- [Work to do] Render the stretch of data below from the line containing "picture [175, 712, 1073, 1117]" through the line containing "text Εικόνα 2-16: Ανταλλαγή" as a Markdown table with the columns Row and Line, numbering each line and leaving out blank lines.

- [Provided information]
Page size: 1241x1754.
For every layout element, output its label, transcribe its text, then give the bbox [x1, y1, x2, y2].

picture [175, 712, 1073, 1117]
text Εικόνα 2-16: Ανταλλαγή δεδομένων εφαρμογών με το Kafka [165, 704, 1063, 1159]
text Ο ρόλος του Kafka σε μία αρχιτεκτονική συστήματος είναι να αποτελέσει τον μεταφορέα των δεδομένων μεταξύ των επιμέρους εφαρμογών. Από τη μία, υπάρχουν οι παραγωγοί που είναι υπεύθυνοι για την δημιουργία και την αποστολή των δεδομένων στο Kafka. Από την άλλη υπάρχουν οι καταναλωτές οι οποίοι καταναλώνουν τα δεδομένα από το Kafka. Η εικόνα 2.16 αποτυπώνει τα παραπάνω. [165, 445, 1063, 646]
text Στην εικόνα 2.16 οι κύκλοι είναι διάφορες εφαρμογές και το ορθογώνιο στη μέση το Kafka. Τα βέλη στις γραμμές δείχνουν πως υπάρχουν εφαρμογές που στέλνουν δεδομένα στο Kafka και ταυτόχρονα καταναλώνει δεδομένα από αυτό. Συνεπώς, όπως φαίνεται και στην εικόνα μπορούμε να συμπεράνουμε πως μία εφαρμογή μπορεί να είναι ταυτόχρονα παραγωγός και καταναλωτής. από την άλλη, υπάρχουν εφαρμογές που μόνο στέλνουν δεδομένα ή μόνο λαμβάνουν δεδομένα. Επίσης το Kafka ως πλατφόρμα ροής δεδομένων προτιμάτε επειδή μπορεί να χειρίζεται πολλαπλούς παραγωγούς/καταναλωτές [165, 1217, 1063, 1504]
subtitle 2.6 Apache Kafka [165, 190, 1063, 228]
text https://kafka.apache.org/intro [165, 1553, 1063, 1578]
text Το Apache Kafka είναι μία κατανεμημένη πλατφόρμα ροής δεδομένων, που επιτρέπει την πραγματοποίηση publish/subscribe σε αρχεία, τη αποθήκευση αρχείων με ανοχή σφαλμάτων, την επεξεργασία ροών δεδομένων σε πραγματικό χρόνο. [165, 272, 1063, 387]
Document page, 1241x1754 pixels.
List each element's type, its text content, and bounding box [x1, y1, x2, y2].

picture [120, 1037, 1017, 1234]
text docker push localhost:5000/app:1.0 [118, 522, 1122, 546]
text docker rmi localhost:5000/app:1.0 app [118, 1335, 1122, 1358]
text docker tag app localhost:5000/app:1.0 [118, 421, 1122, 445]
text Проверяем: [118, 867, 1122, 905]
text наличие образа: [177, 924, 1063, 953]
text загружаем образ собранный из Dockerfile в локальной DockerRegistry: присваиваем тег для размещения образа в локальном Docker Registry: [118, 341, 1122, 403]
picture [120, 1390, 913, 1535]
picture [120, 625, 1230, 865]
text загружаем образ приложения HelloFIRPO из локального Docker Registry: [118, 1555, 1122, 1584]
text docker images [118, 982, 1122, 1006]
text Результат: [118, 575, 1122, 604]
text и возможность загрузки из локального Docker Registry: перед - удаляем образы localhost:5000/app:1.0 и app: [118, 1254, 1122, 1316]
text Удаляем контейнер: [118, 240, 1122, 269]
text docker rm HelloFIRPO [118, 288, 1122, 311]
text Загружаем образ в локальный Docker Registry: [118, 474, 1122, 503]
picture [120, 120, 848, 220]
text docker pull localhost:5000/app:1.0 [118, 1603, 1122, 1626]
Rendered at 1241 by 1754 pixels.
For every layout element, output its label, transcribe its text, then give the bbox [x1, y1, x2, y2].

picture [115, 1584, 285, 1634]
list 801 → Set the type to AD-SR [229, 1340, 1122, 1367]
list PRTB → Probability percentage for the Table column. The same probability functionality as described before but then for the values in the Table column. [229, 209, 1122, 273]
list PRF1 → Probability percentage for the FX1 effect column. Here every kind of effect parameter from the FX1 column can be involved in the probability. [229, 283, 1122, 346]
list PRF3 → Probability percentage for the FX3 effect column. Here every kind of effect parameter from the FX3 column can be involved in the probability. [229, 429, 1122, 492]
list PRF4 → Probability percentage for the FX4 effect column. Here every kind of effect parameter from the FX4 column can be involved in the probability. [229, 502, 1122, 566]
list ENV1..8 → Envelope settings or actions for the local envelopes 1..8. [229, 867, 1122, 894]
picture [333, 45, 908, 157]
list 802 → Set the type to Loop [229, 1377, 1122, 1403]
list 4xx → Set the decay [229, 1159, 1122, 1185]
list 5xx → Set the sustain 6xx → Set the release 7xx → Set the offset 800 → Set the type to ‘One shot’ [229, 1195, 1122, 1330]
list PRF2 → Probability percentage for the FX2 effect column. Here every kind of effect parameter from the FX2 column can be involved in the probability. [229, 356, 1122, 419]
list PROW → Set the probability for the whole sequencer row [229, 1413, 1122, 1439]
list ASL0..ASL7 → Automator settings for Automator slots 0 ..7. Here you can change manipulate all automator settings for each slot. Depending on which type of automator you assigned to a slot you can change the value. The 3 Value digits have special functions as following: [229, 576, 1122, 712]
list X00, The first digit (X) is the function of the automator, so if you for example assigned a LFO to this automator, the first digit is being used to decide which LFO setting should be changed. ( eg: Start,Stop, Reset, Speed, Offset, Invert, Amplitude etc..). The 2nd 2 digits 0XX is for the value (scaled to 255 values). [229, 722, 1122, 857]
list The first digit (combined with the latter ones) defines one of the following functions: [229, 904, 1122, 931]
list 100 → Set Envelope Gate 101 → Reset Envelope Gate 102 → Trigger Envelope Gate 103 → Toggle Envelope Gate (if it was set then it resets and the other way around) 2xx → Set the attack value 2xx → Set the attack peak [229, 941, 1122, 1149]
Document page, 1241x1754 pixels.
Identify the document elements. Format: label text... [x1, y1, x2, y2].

- [Finished answer]
| Row | Line |
|---|---|
| 1 | picture [175, 712, 1073, 1117] |
| 2 | text Εικόνα 2-16: Ανταλλαγή δεδομένων εφαρμογών με το Kafka [165, 704, 1063, 1159] |